Thinking about America
New books on our country and its ideals
Bunker Hill: A City, A Siege, A Revolution (Viking), by Nathaniel Philbrick
The signing of the Declaration of Independence in Philadelphia was the culmination of events that had occurred in Boston—the site of the Boston Massacre, the Tea Party and the Battle of Bunker Hill. National Book Award-winning author Nathaniel Philbrick examines the revolutionary stresses that convulsed Massachusetts. As the unrest began, the revolutionaries and the loyalists constituted noisy minorities; most citizens were in the middle, drawn gradually into the conflict once neutrality became untenable. Philbrick busts an enduring myth: despite all the fulminating of the Founding Fathers, American colonists paid some of the lowest taxes in what was then the developed world.
The Civil War in 50 Objects (Viking), by Harold Holzer
Museums have always understood the value of artifacts in teaching about the past, but history books have seldom followed suit. The Civil War in 50 Objects examines that epochal conflict through artifacts. Of course, there are the expected woodcuts calling patriots to arms and the tattered battle flags, but also many surprises. The New York World (the Fox News of its day) commissioned a lithograph of a “scandalous” racially mixed dance party patronized by Lincoln supporters to stir up racist resentment against the Great Emancipator. 50 Objects (actually, many more are displayed in these pages) includes oddities such as Confederate newspapers printed on wallpaper for lack of newsprint. The book is a beautiful object in its own right, with superb design and typography.
The Age of Edison: Electric Light and the Invention of Modern America (Penguin
Press), by Ernest Freeberg
Ernest Freeberg’s The Age of Edison isn’t a biography of the great inventor but a study of how his greatest invention, the light bulb, changed the world. Electric light was a metaphor of progress—crowds gathered to watch electric signs being switched on—but controversies erupted. Some physicians declared that light bulbs harmed the eye, and maybe they did for early customers who stared at them without shades. Some denounced the riot of electric signage as the ugly intrusion of corporate America into public space and demanded neatly planned systems of street lamps. Both sides won the argument. The Age of Edison is a reminder of how dramatic changes can soon become accepted facts of life.

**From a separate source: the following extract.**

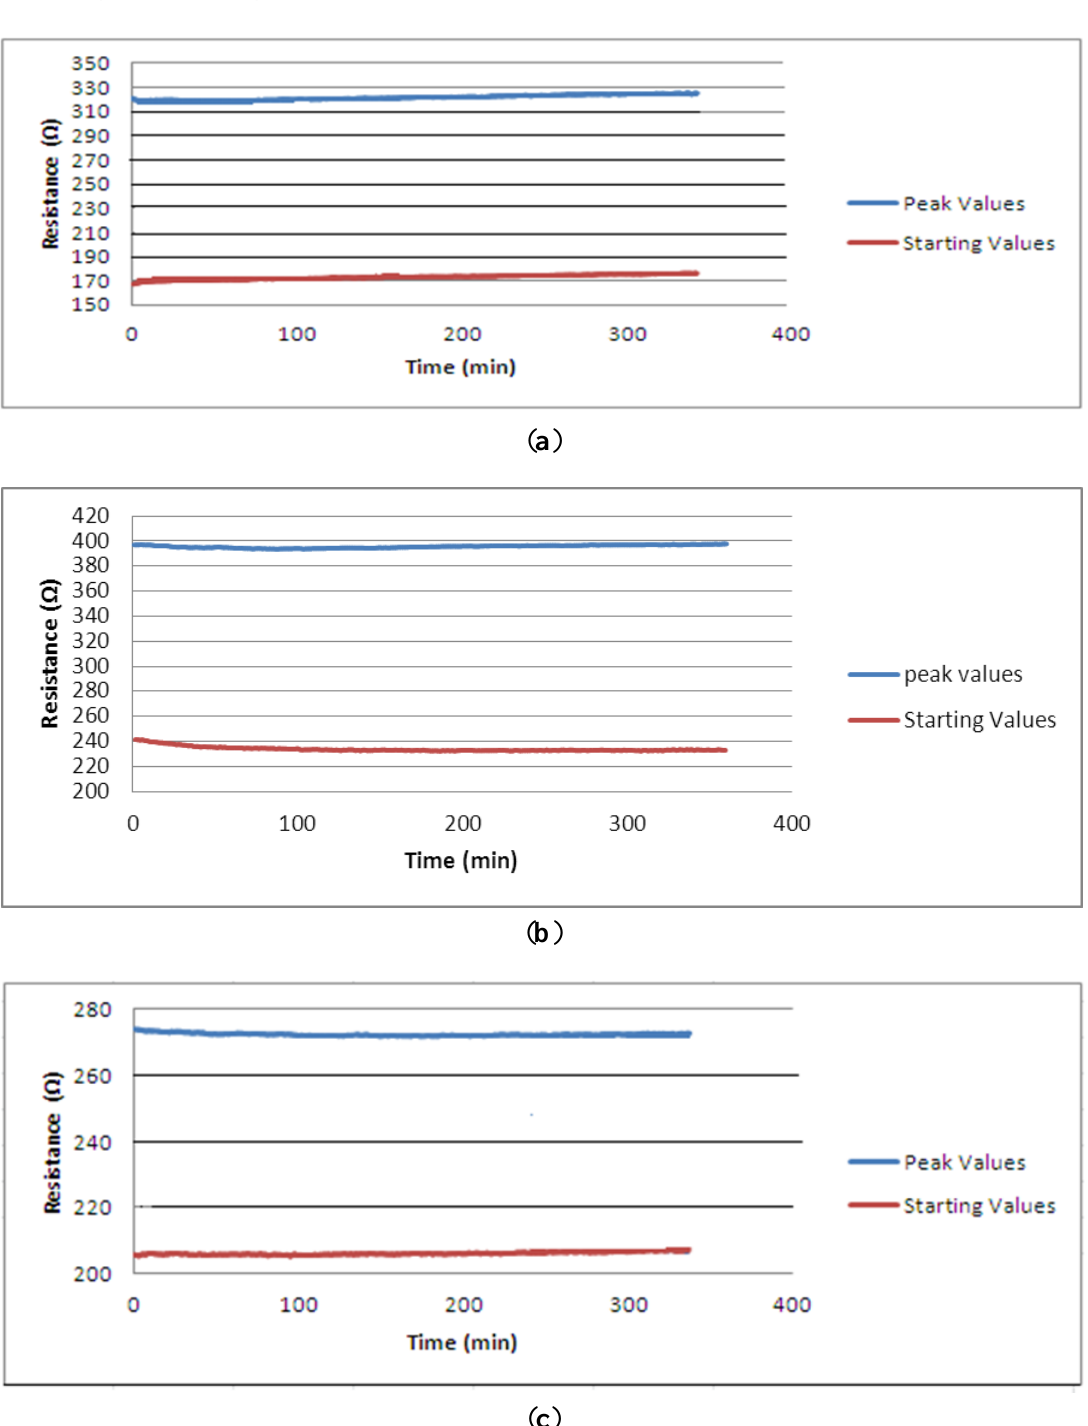
Figure 8. Long term cycling behaviour graphs of three group sensors: ( a ) Group 1; ( b ) Group 2; ( c ) Group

Lynching Beyond Dixie (University of Illinois Press), edited by Michael J. Pfeifer
Lynching has become synonymous with white-on-black violence in the South. As the essays collected in this volume remind us, no region of the country—and no ethnic group—was spared the spectacle of lynch mobs in the 19th and early-20th centuries. American Indians, Mexicans, whites and others were lynched in California, the West, the Midwest and New England. Racial animosity was often but not always at the root of the problem; in many cases, distrust in the justice system prompted the mob to take the law in their own hands.
Fear Itself: The New Deal and the Origins of Our Time (Liveright), by Ira Katznelson
Like any successful politician, Franklin D. Roosevelt had to be a dealmaker, a “compromiser” in the unfortunate language of now. And since the stakes were high—nothing less than economic recovery from utter worldwide collapse and the survival of liberal democracy against rampant totalitarianism—the deals involved horse trade with core values. In Fear Itself, Columbia University’s Ira Katznelson addresses the wartime alliance of convenience with Stalin, one of the most illiberal rulers on Earth, to defeat Hitler. However, much of the book focuses on another, less acknowledged alliance of compromise—with the Southern Democrats in Congress whose acquiescence was necessary for the New Deal, but whose segregationist policies had to be appeased. Ironically, as Katznelson observes in his lucid and voluminous account, the New Deal helped set conditions that ultimately undermined the Southern, whites-only system.